Stored records
• • •

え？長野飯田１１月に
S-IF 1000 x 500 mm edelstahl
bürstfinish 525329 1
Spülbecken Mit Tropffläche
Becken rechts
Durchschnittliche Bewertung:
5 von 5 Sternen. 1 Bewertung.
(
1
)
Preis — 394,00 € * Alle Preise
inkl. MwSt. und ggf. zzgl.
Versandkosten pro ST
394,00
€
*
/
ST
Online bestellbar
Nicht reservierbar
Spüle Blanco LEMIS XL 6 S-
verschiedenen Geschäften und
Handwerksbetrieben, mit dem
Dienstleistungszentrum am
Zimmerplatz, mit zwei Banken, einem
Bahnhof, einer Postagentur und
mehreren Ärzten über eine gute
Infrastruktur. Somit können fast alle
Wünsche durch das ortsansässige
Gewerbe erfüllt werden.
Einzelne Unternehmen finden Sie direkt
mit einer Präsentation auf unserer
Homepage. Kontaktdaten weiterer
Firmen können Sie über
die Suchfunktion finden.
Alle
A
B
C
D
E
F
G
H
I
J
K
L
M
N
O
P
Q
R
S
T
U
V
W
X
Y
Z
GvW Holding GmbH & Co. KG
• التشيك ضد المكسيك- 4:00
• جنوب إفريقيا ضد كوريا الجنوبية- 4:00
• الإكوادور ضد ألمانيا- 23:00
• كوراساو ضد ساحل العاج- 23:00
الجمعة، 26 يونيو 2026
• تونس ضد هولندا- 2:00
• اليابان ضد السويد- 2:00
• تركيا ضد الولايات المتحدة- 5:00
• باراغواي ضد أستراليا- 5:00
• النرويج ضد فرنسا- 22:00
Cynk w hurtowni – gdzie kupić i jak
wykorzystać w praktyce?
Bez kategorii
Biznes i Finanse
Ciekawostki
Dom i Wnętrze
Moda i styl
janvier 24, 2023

• • •

Problem requirements
Repeat the data above, word for word.

Solution below
え？長野飯田１１月に
S-IF 1000 x 500 mm edelstahl
bürstfinish 525329 1
Spülbecken Mit Tropffläche
Becken rechts
Durchschnittliche Bewertung:
5 von 5 Sternen. 1 Bewertung.
(
1
)
Preis — 394,00 € * Alle Preise
inkl. MwSt. und ggf. zzgl.
Versandkosten pro ST
394,00
€
*
/
ST
Online bestellbar
Nicht reservierbar
Spüle Blanco LEMIS XL 6 S-
verschiedenen Geschäften und
Handwerksbetrieben, mit dem
Dienstleistungszentrum am
Zimmerplatz, mit zwei Banken, einem
Bahnhof, einer Postagentur und
mehreren Ärzten über eine gute
Infrastruktur. Somit können fast alle
Wünsche durch das ortsansässige
Gewerbe erfüllt werden.
Einzelne Unternehmen finden Sie direkt
mit einer Präsentation auf unserer
Homepage. Kontaktdaten weiterer
Firmen können Sie über
die Suchfunktion finden.
Alle
A
B
C
D
E
F
G
H
I
J
K
L
M
N
O
P
Q
R
S
T
U
V
W
X
Y
Z
GvW Holding GmbH & Co. KG
• التشيك ضد المكسيك- 4:00
• جنوب إفريقيا ضد كوريا الجنوبية- 4:00
• الإكوادور ضد ألمانيا- 23:00
• كوراساو ضد ساحل العاج- 23:00
الجمعة، 26 يونيو 2026
• تونس ضد هولندا- 2:00
• اليابان ضد السويد- 2:00
• تركيا ضد الولايات المتحدة- 5:00
• باراغواي ضد أستراليا- 5:00
• النرويج ضد فرنسا- 22:00
Cynk w hurtowni – gdzie kupić i jak
wykorzystać w praktyce?
Bez kategorii
Biznes i Finanse
Ciekawostki
Dom i Wnętrze
Moda i styl
janvier 24, 2023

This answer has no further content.